You are viewing a plain text version of this content. The canonical link for it is here.
Posted to mapreduce-issues@hadoop.apache.org by "Vinod K V (JIRA)" <ji...@apache.org> on 2009/09/17 06:21:57 UTC

[jira] Commented: (MAPREDUCE-989) Allow segregation of DistributedCache for maps and reduces

    [ https://issues.apache.org/jira/browse/MAPREDUCE-989?page=com.atlassian.jira.plugin.system.issuetabpanels:comment-tabpanel&focusedCommentId=12756361#action_12756361 ] 

Vinod K V commented on MAPREDUCE-989:
-------------------------------------

Any use-cases? As of now, maps and reduces _can_ manage separate DistributedCache files/archives themselves. Is the suggestion only for separate API in job submission? Or do we want to enfoce the segragation on the TTs too - avoiding maps' cache files to be accessible by reduces and vice versa?
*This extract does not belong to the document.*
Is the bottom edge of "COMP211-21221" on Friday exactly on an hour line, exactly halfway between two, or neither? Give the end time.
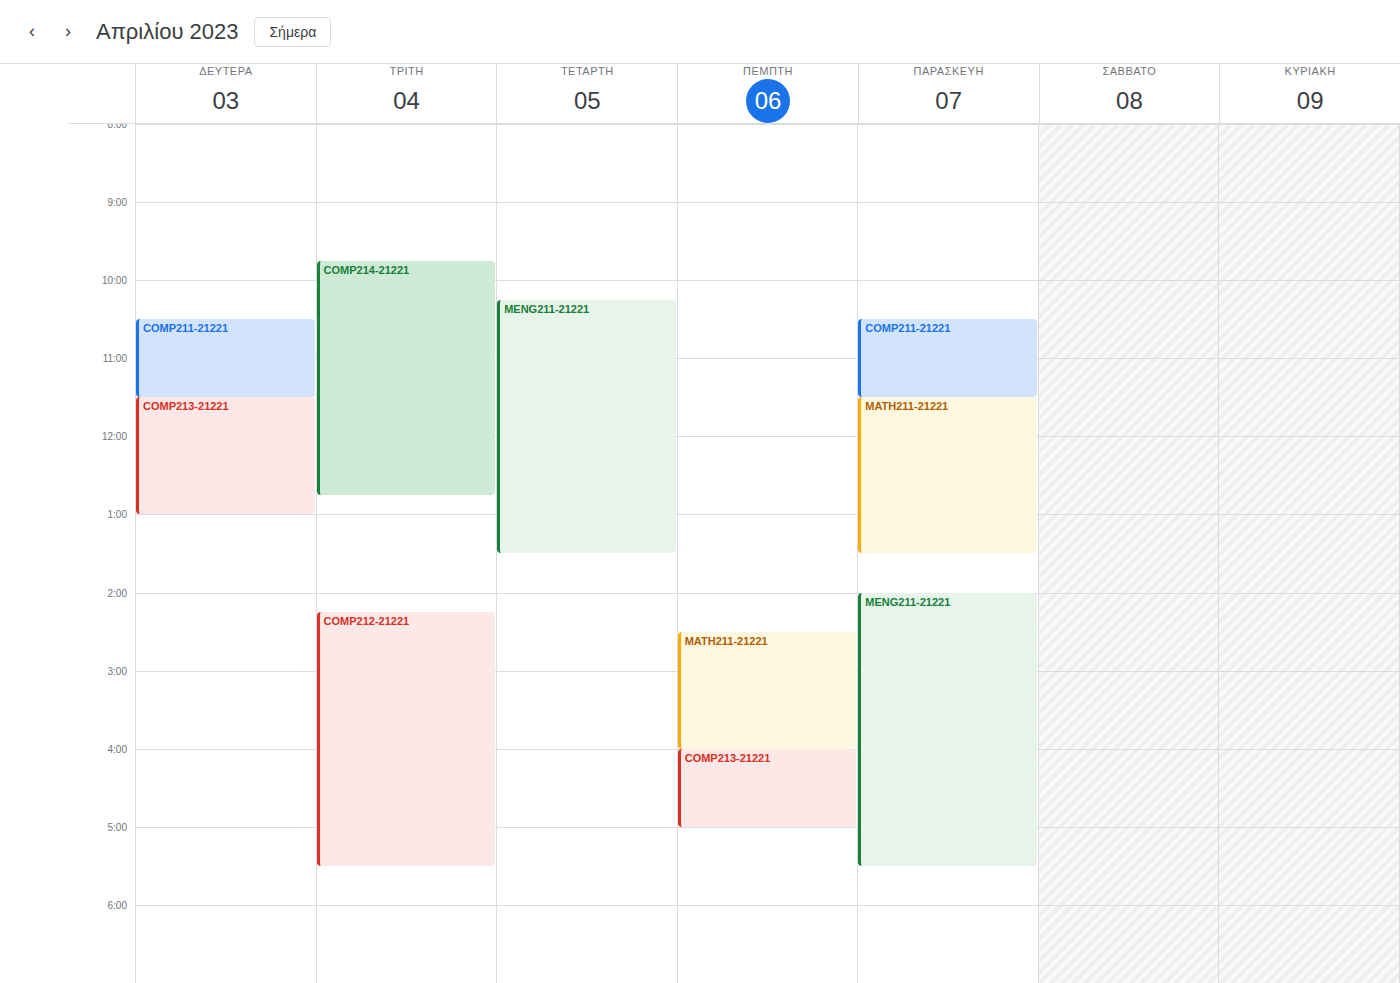
11:30 AM -- halfway between the 11 AM and 12 PM lines.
> Allow segregation of DistributedCache for maps and reduces
> ----------------------------------------------------------
>
>                 Key: MAPREDUCE-989
>                 URL: https://issues.apache.org/jira/browse/MAPREDUCE-989
>             Project: Hadoop Map/Reduce
>          Issue Type: Improvement
>          Components: client
>            Reporter: Arun C Murthy
>
> Applications might have differing needs for files in the DistributedCache wrt maps and reduces. We should allow them to specify them separately.

-- 
This message is automatically generated by JIRA.
-
You can reply to this email to add a comment to the issue online.


Re: [jira] Commented: (MAPREDUCE-989) Allow segregation of DistributedCache for maps and reduces

Posted by Milind A Bhandarkar <mi...@yahoo-inc.com>.
Vinod

How do maps and reduces manage the caches "themselves" now?

If I understand this feature right, user specifies distributed cache  
per job, and the tasktracker makes sure that those cache files are  
present on the local disks before *any* task in that job executes. By  
"any task," I mean setup, map, reduce, or cleanup task. Setup and  
cleanup tasks are a particular concern because these are the gating  
tasks, which according to amdahl's law, restrict the scalability of  
the parallel application.

The usage scenario is this. A star-join, where the map task filters,  
projects, or and transforms, and a reduce task does the join of a  
large (1 TB) fact table and several smaller (total 4 GB) dimension  
tables. The dimention tables evolve slowly, say, once a month they are  
updated. Whereas, the fact tables are updated hourly.

So,  fact tables are partitioned before the reduce stage, and the  
reducers need dimension tables locally. Therefore, these dimension  
tables are fetched by reducers to do the join. If individual reducers  
fetch dimention tables explicitly, it would be an extra overhead if  
more than one reducers execute on a single tasktracker. If these  
tables are specified as job-level cache, then map tasks, which do not  
need these tables, get blocked unnecessarily when the tasktrackers  
fetch these into cache.

I hope this detailed explanation really explains the use case.